I would say that things are changing. I mean this is a book that spans 40 years thereabout from 1972 to about 2011 and even then I’ll say things have changed a lot. With the increasing use of social media, people can see that it is possible to make a difference. So things are changing, whether they are changing at the space we want to see them is a whole other question.
It is quite interesting that we have had stories about women’s struggles by writers like Chimamanda Adichie and Chinelo Okparanta. What makes The Son of the House stand out from others we have read?
It is interesting that you asked that. I would say my book hasn’t been compared at all with Chimamanda or Chinelo as much as it has been compared with Buchi Emecheta and Flora Nwapa so I am sort of different. My story is about gender but it is also about class, about how we deal with different kinds of abuses and the constraints we place on ourselves. I think there will likely be some similarities because we all come from the same society.
Was any of the characters or their story inspired by your own personal experience?
I would say that there is not one story that is directly around me, my family and all the rest. This is a composite; the different experiences and different characters that I grew up around. So I wouldn’t say there is a specific autobiographical intent but yes the content is quite similar to what I grew up seeing.
Has racism or sexism determined or affected some of the choices you’ve had to make in your career?

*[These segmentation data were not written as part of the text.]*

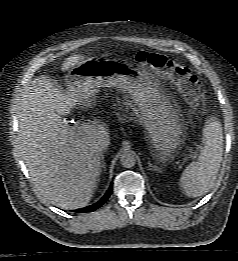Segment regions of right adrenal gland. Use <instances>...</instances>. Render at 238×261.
<instances>
[{
  "label": "right adrenal gland",
  "instance_id": "2a0ac1e0",
  "mask_svg": "<svg viewBox=\"0 0 238 261\" xmlns=\"http://www.w3.org/2000/svg\"><path fill=\"white\" fill-rule=\"evenodd\" d=\"M106 170V162L104 159V154L101 153V172Z\"/></svg>",
  "mask_w": 238,
  "mask_h": 261
}]
</instances>
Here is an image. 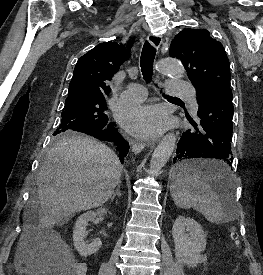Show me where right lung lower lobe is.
<instances>
[{
    "mask_svg": "<svg viewBox=\"0 0 263 275\" xmlns=\"http://www.w3.org/2000/svg\"><path fill=\"white\" fill-rule=\"evenodd\" d=\"M76 131L91 135L99 140H107L113 142L116 145V149L119 152L120 161L123 163L124 158L129 151L128 142L120 136L116 128H113V124H110L109 128L96 129V128H79Z\"/></svg>",
    "mask_w": 263,
    "mask_h": 275,
    "instance_id": "98d812e1",
    "label": "right lung lower lobe"
}]
</instances>
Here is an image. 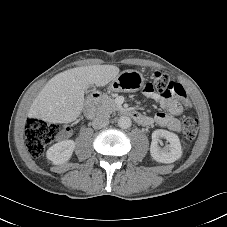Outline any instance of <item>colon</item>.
Wrapping results in <instances>:
<instances>
[{
  "instance_id": "5ec220e1",
  "label": "colon",
  "mask_w": 227,
  "mask_h": 227,
  "mask_svg": "<svg viewBox=\"0 0 227 227\" xmlns=\"http://www.w3.org/2000/svg\"><path fill=\"white\" fill-rule=\"evenodd\" d=\"M150 83L155 88V94L163 95L166 91H171L180 97L186 107L191 106L182 85L172 82L166 73L154 72ZM198 128L199 122L197 118L186 117L184 119L183 134L188 140L196 137ZM61 132L62 129L57 124L29 118L25 127L26 147L29 155L33 158L40 157L44 153L46 145L52 142Z\"/></svg>"
}]
</instances>
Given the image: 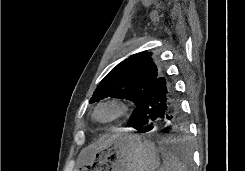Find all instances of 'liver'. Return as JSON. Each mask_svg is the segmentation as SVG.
<instances>
[{
	"label": "liver",
	"instance_id": "liver-1",
	"mask_svg": "<svg viewBox=\"0 0 245 171\" xmlns=\"http://www.w3.org/2000/svg\"><path fill=\"white\" fill-rule=\"evenodd\" d=\"M113 138H114V135L113 136H109V135L103 136L97 142L96 145L89 147L87 150L84 151V153H86V152H94V151H96V150H98L100 148L106 147L107 145H109L111 143Z\"/></svg>",
	"mask_w": 245,
	"mask_h": 171
}]
</instances>
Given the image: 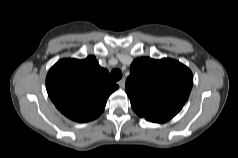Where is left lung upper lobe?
I'll list each match as a JSON object with an SVG mask.
<instances>
[{
  "mask_svg": "<svg viewBox=\"0 0 238 158\" xmlns=\"http://www.w3.org/2000/svg\"><path fill=\"white\" fill-rule=\"evenodd\" d=\"M192 85V72L180 62L141 57L130 66L126 93L137 115L163 123L182 109Z\"/></svg>",
  "mask_w": 238,
  "mask_h": 158,
  "instance_id": "obj_1",
  "label": "left lung upper lobe"
}]
</instances>
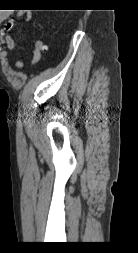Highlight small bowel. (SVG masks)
Wrapping results in <instances>:
<instances>
[{
	"mask_svg": "<svg viewBox=\"0 0 138 253\" xmlns=\"http://www.w3.org/2000/svg\"><path fill=\"white\" fill-rule=\"evenodd\" d=\"M6 15L5 12L0 15V24L3 22ZM21 15H23L27 21L32 18L30 13H21ZM14 24L15 20L10 19L5 23L4 27L0 28V45L2 47L1 56L4 59L7 57V53L12 51L15 47L14 41L10 36V31L14 27ZM16 66L17 68H21L23 66L22 60H18Z\"/></svg>",
	"mask_w": 138,
	"mask_h": 253,
	"instance_id": "1",
	"label": "small bowel"
}]
</instances>
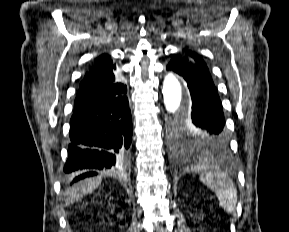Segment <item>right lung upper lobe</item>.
Returning <instances> with one entry per match:
<instances>
[{"mask_svg": "<svg viewBox=\"0 0 289 232\" xmlns=\"http://www.w3.org/2000/svg\"><path fill=\"white\" fill-rule=\"evenodd\" d=\"M115 70L116 66L110 56L107 54L99 56L80 84L75 106L111 99L126 91V85L122 83Z\"/></svg>", "mask_w": 289, "mask_h": 232, "instance_id": "cb5924a9", "label": "right lung upper lobe"}]
</instances>
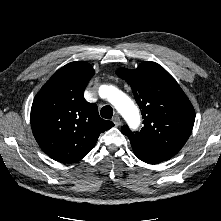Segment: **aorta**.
<instances>
[{
  "label": "aorta",
  "mask_w": 221,
  "mask_h": 221,
  "mask_svg": "<svg viewBox=\"0 0 221 221\" xmlns=\"http://www.w3.org/2000/svg\"><path fill=\"white\" fill-rule=\"evenodd\" d=\"M99 93L100 95H105L132 129H136L139 126L140 114L138 108L127 95L110 85H102L99 88Z\"/></svg>",
  "instance_id": "obj_1"
}]
</instances>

I would say in Nigeria there is still quite a bit of sexism. There are still many rooms where I found myself in and I am the only female. I am a lawyer and I have experienced things that have made me realise that we need to keep having conversations about the fact that women are human and can be just as powerful as anybody else. I once went to a police station a few years ago in relation to a matter concerning my dad. Of course, at that point, I had already started running my law firm. He was requested to come to the station and he came and he was very happy that I had come to visit him so we went together. At every point, the DPO just tried to ignore me. This was not years ago. This was recent and this was in the east and this officer was from the south-south. He just kept trying to talk to all the other people who were not lawyers but I was and I pinched myself because it was so blatant. Like I said before, I have been in rooms where I am the only female and people talk over my head, but this was a clear out-and-out ignoring to the point that my dad had to say “my daughter is trying to get you to see this point or that point.” So, it is not as emphasised as before but it is still there. When you look at things like political participation you can tell we still have a lot to do. We haven’t quite made our peace with women as humans.
As for racism I used to live in Canada. I would say I have had great experiences and most of the people I have worked with were amazing. That said, you can’t escape the fact that there is still work to be done. There are some assumptions that people make. I know people close to me who experience direct racism. When I first moved to Canada, I didn’t know I was black. I think I went and tried to say with that confidence that I’m just as good as anybody else and for the most part, that worked.
Have you ever put cancel culture into consideration when writing a book?
It is already hard enough to write. As I said, there is a place for all kinds of stories. I don’t really ever doubt that there will be an audience for my story. The question for me is always “is my craft good enough, strong enough for me to carry what I am trying to say?” If I am able to write those things, there will always be someone who wants to listen to it. Of course, that’s how I felt when I started writing my book but when I started getting all kinds of rejection I had to think about that a little bit because thoroughly I didn’t feel that pressure. I would not be human if I don’t admit to saying “I hope this one turns out well” but because I am human there must be something there that is not going to sit well with some people.
How has modern storytelling impacted African women?
With books about feminism and women empowerment, I think African women now have a voice to an extent, what I did with my book is a clear example of that and we need more. It is not over. Women should start seeing themselves beyond the ‘wife’ title. You can be anything you want to be.